** Opening Source records block **

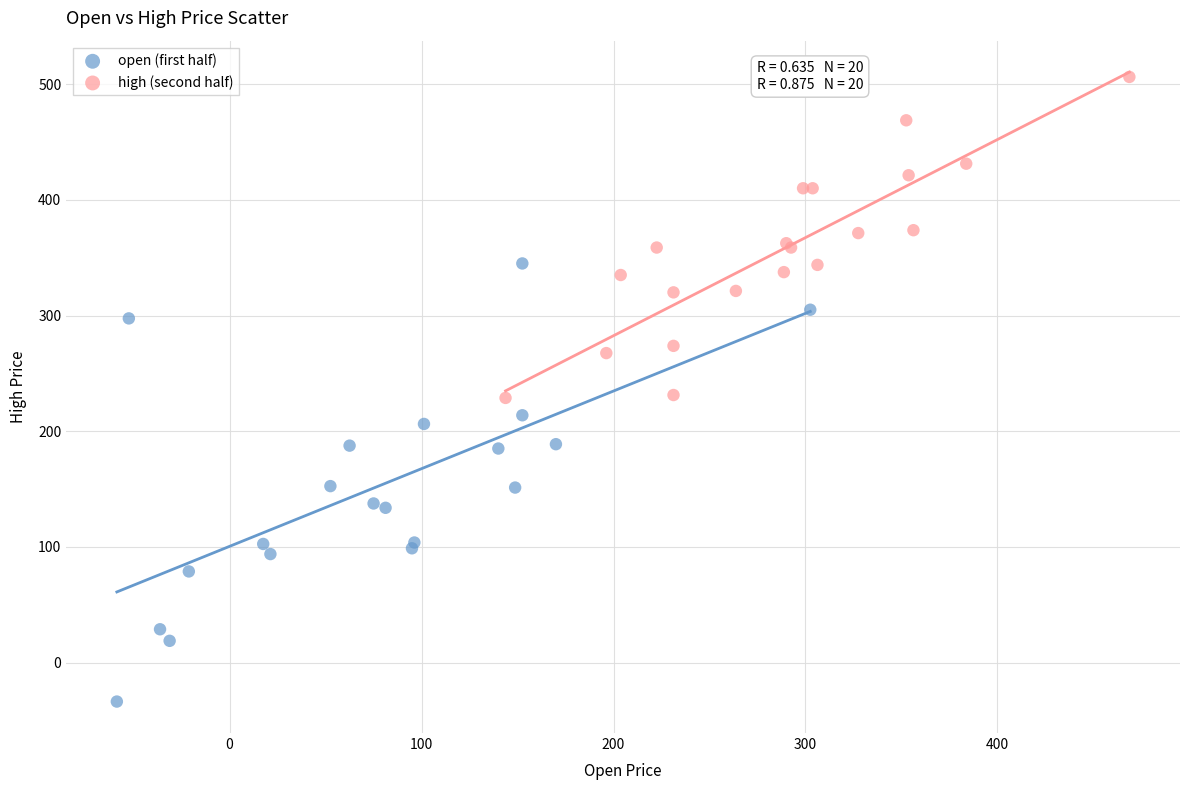

What are all the series names shown in the legend?

open (first half), high (second half)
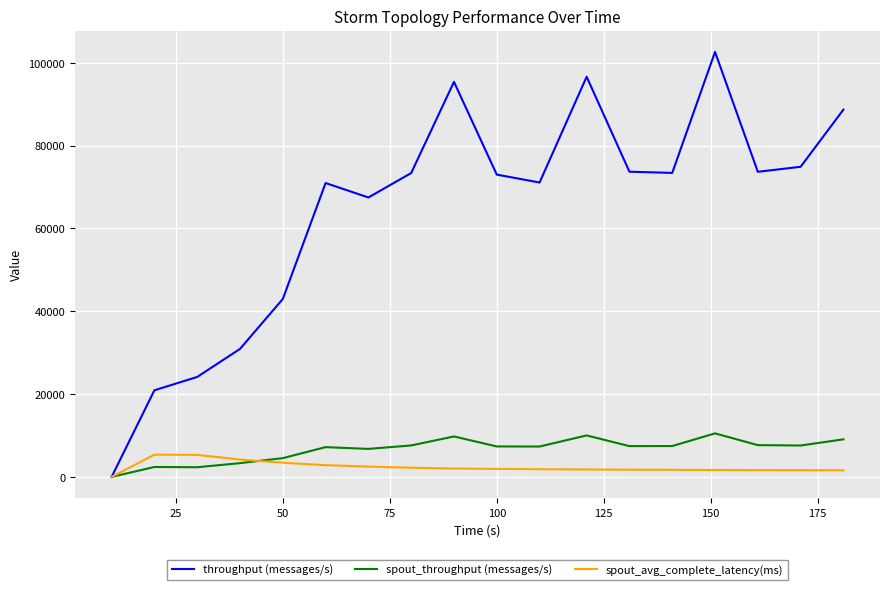

Rank the series by their maximum value, from lowest to highest.

spout_avg_complete_latency(ms), spout_throughput (messages/s), throughput (messages/s)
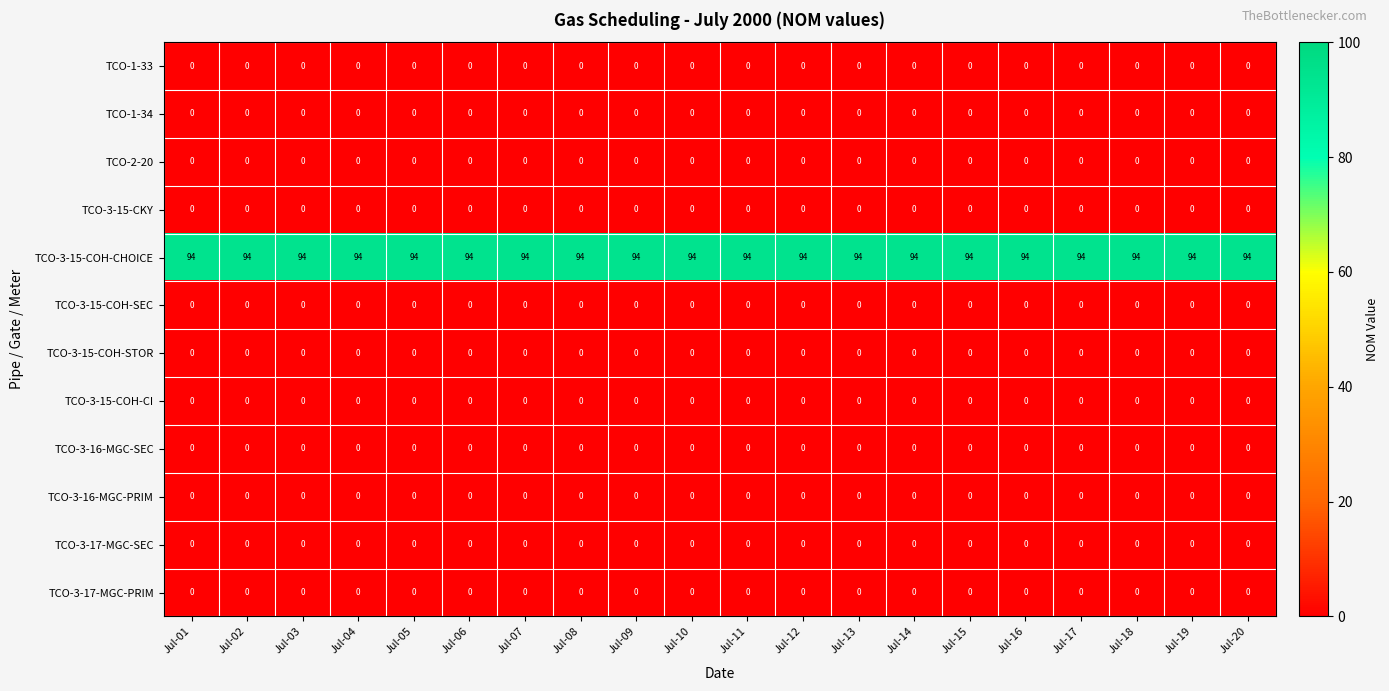

At how many categories does at least one series exceed 34?

20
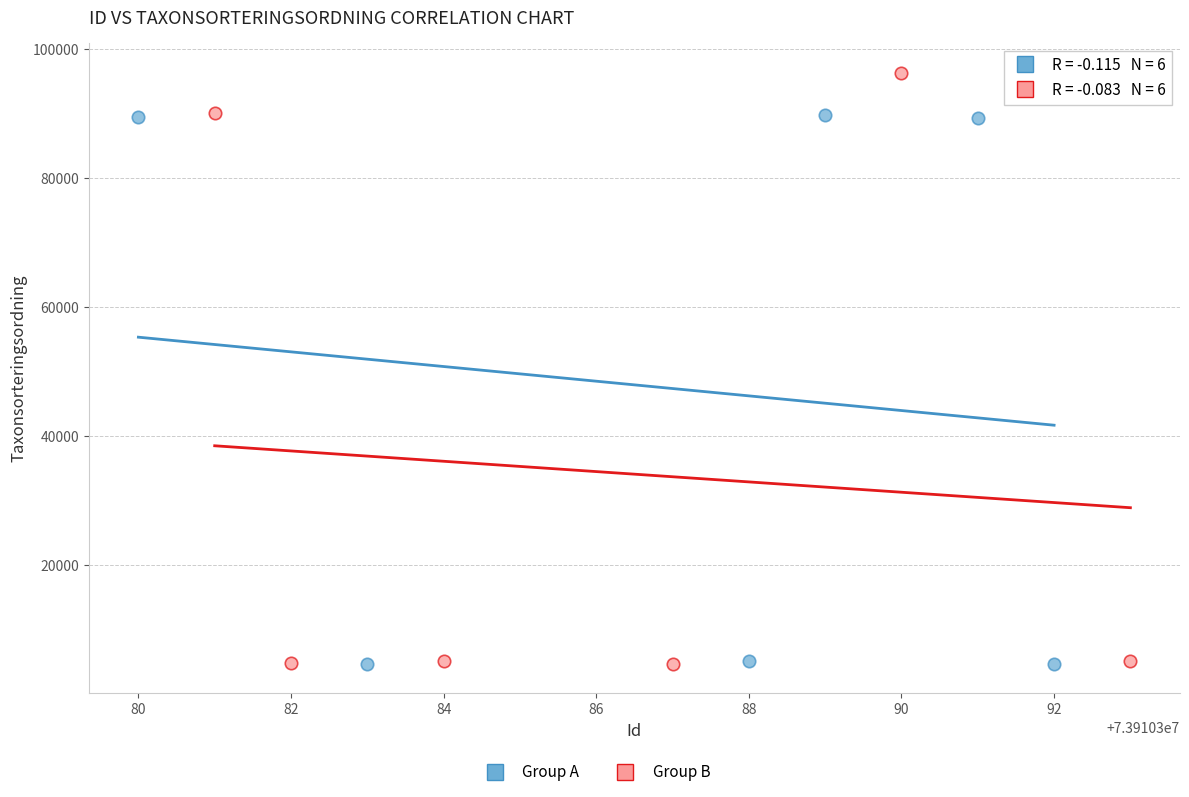

Which series contains the highest Y value?

Group B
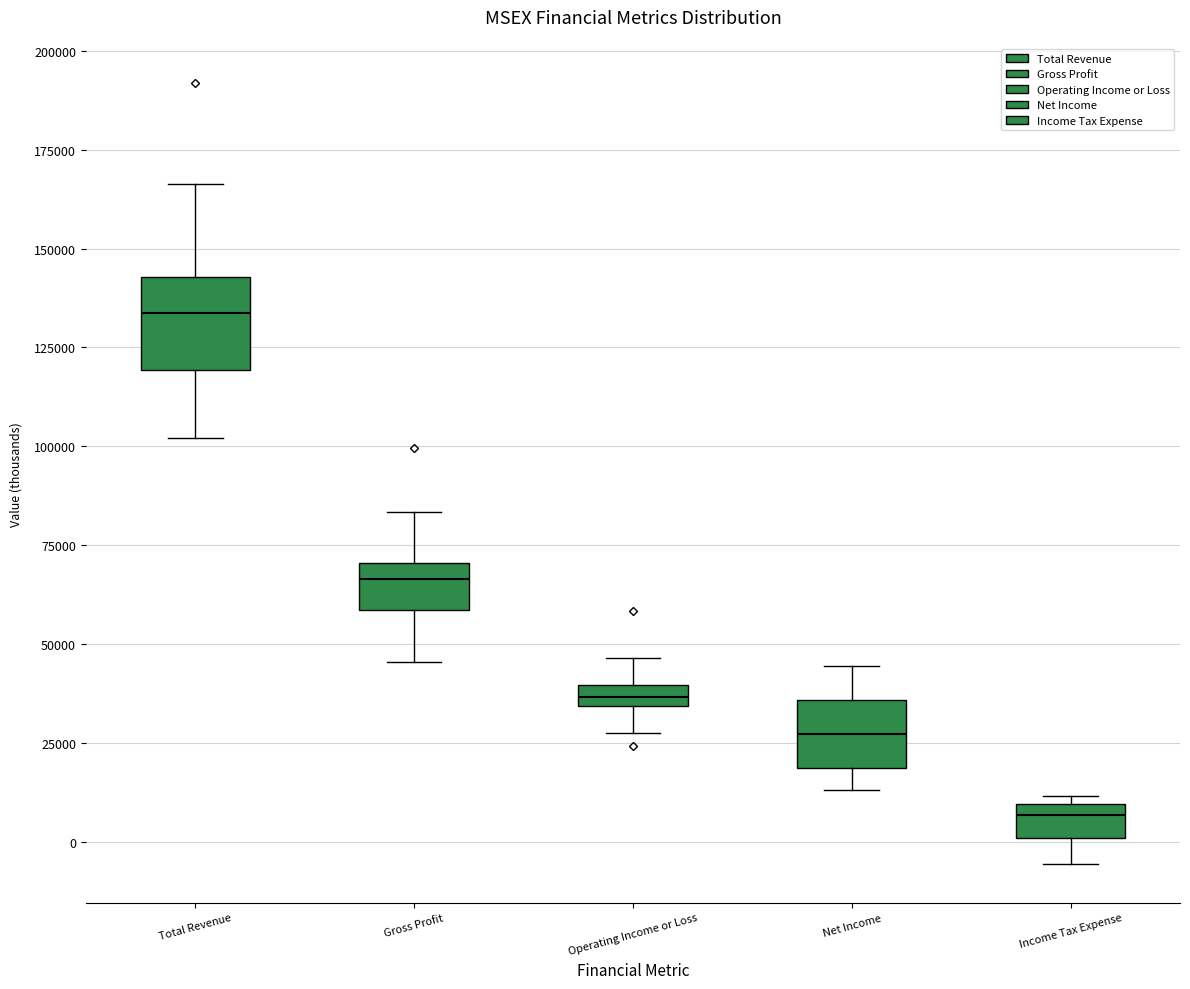

Where does the lower whisker of the box for Total Revenue end on the y-axis? The values are not printed on the chart, so give them approximately, as read against the axis.

100000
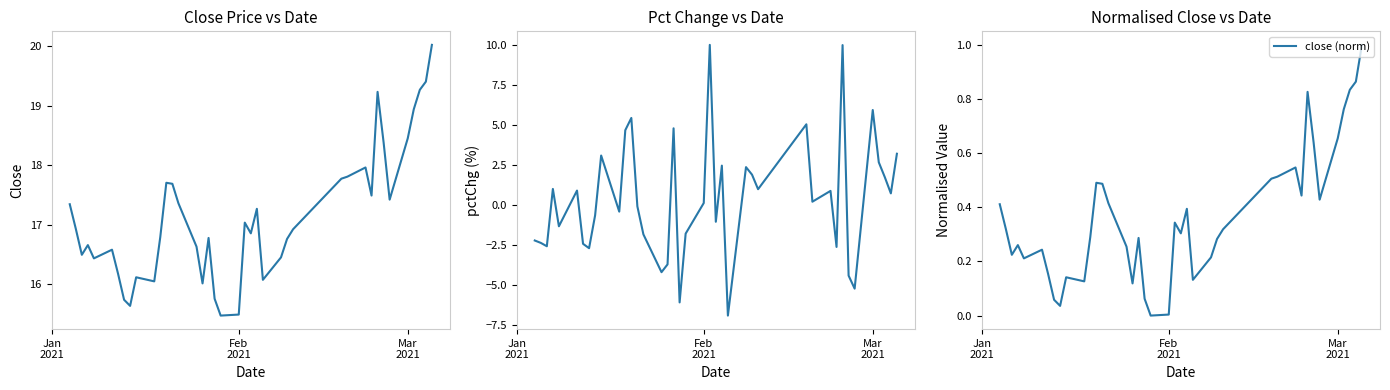

How many lines are shown in the chart?

3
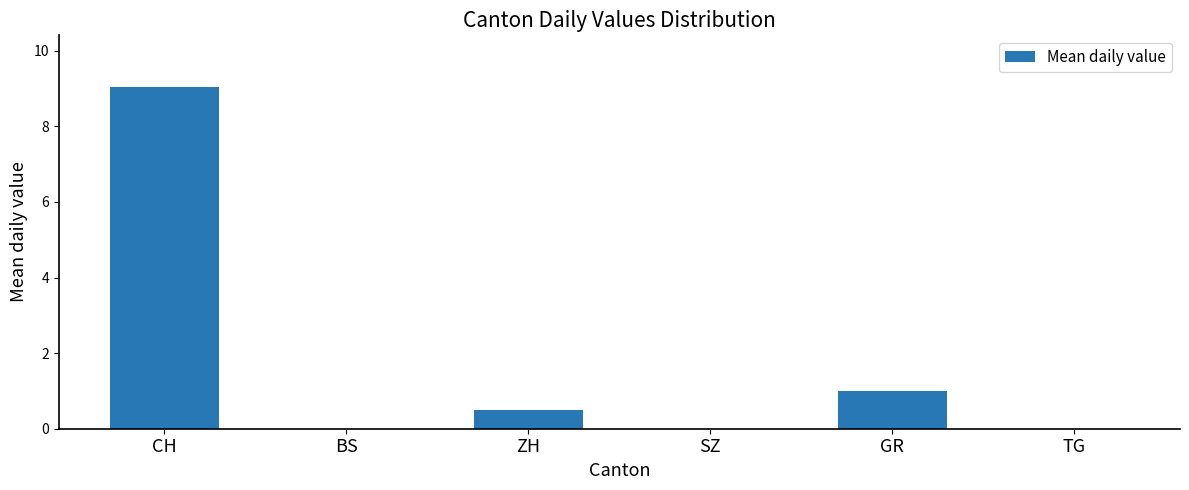

Reading left to right, list all the values displayed in this chart.

9.1	0.0	0.5	0.0	1.0	0.0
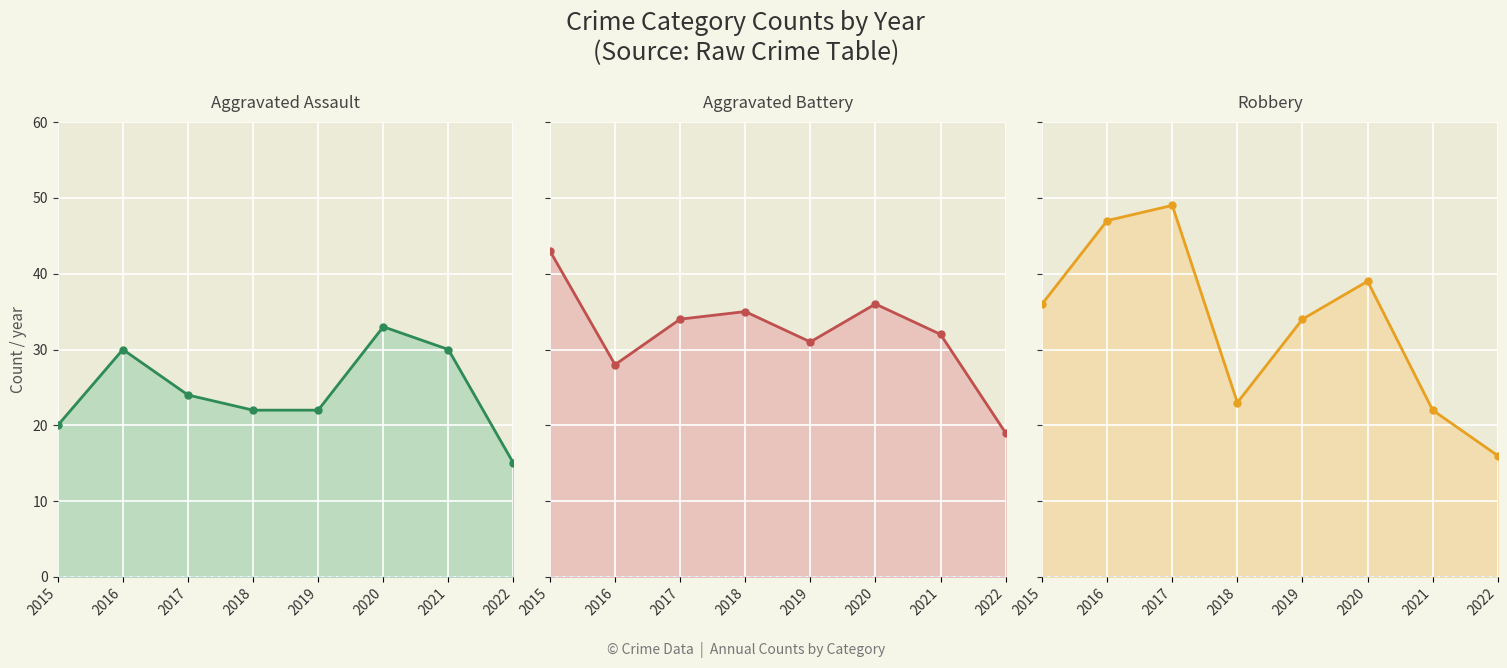

True or false: Robbery has more than 0 points higher than both neighbors.

True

** Closing Source records block **

* **To-do item**
Display each line of the records in which the word "chart" appears.

* **Solution to this task**
Where does the lower whisker of the box for Total Revenue end on the y-axis? The values are not printed on the chart, so give them approximately, as read against the axis.
How many lines are shown in the chart?
Reading left to right, list all the values displayed in this chart.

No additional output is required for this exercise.